● Selected text:
Skip to content

Example Workflows

Complete examples for common protein design use cases.

Example 1: Protein Binder Design

Design a protein to bind EGFR using a pre-made design specification.

Create Design YAML

egfr_protein_design.yaml
# Boltzgen design specification for protein binder
entities:
  # Designed protein entity
  - protein:
      id: C
      sequence: 80..120  # Length range for designed protein

  # Target structure entity  
  - file:
      path: egfr_structure.cif
      include:
        - chain:
            id: A  # Target chain to bind

Create Samplesheet

egfr_samplesheet.csv
sample_id,design_yaml,structure_files,protocol,num_designs,budget
egfr_binder,egfr_protein_design.yaml,egfr_structure.cif,protein-anything,100,10

Run Pipeline

nextflow run seqeralabs/nf-proteindesign \
    -profile docker \
    --input egfr_samplesheet.csv \
    --outdir egfr_designs \
    --run_proteinmpnn \
    --run_ipsae \
    --run_prodigy \
    --run_consolidation

Analyze Results

import pandas as pd

# Load consolidated metrics
results = pd.read_csv('egfr_designs/egfr_binder/consolidated_metrics.csv')

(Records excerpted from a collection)
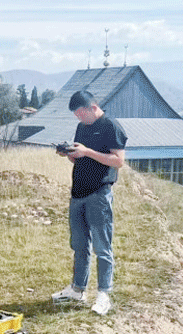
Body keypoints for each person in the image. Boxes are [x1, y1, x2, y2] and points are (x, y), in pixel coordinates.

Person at [52, 90, 128, 315]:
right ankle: (78, 289)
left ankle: (104, 294)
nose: (78, 119)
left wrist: (88, 151)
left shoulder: (111, 127)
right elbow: (82, 156)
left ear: (93, 108)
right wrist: (71, 154)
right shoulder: (81, 128)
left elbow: (118, 161)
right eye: (76, 116)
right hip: (78, 193)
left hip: (99, 193)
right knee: (79, 245)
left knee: (102, 247)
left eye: (80, 114)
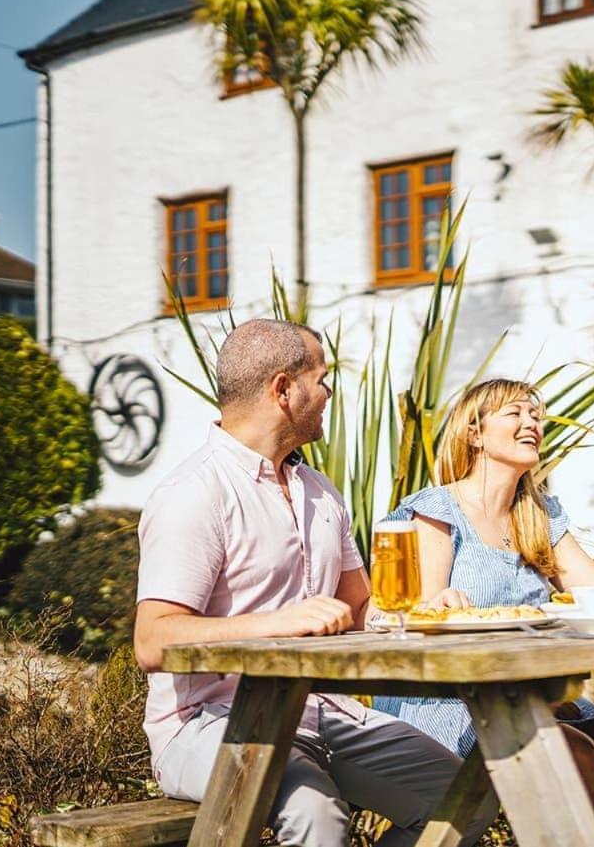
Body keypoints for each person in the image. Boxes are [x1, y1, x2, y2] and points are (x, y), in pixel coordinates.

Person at [133, 319, 495, 847]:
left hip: (322, 713)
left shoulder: (319, 492)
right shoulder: (195, 492)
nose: (328, 394)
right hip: (208, 725)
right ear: (283, 389)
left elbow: (360, 606)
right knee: (317, 815)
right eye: (322, 379)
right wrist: (276, 624)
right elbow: (152, 639)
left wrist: (419, 611)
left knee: (465, 795)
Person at [375, 378, 594, 808]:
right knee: (577, 754)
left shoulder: (537, 516)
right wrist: (438, 603)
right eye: (515, 414)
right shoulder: (437, 510)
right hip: (451, 702)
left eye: (535, 415)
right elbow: (416, 617)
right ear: (475, 433)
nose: (532, 423)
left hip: (526, 692)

● What needs to be done:
Reproduce the protein binder design workflow page in full, with every line and character unchanged.

● Task solution:
Skip to content

Example Workflows

Complete examples for common protein design use cases.

Example 1: Protein Binder Design

Design a protein to bind EGFR using a pre-made design specification.

Create Design YAML

egfr_protein_design.yaml
# Boltzgen design specification for protein binder
entities:
  # Designed protein entity
  - protein:
      id: C
      sequence: 80..120  # Length range for designed protein

  # Target structure entity  
  - file:
      path: egfr_structure.cif
      include:
        - chain:
            id: A  # Target chain to bind

Create Samplesheet

egfr_samplesheet.csv
sample_id,design_yaml,structure_files,protocol,num_designs,budget
egfr_binder,egfr_protein_design.yaml,egfr_structure.cif,protein-anything,100,10

Run Pipeline

nextflow run seqeralabs/nf-proteindesign \
    -profile docker \
    --input egfr_samplesheet.csv \
    --outdir egfr_designs \
    --run_proteinmpnn \
    --run_ipsae \
    --run_prodigy \
    --run_consolidation

Analyze Results

import pandas as pd

# Load consolidated metrics
results = pd.read_csv('egfr_designs/egfr_binder/consolidated_metrics.csv')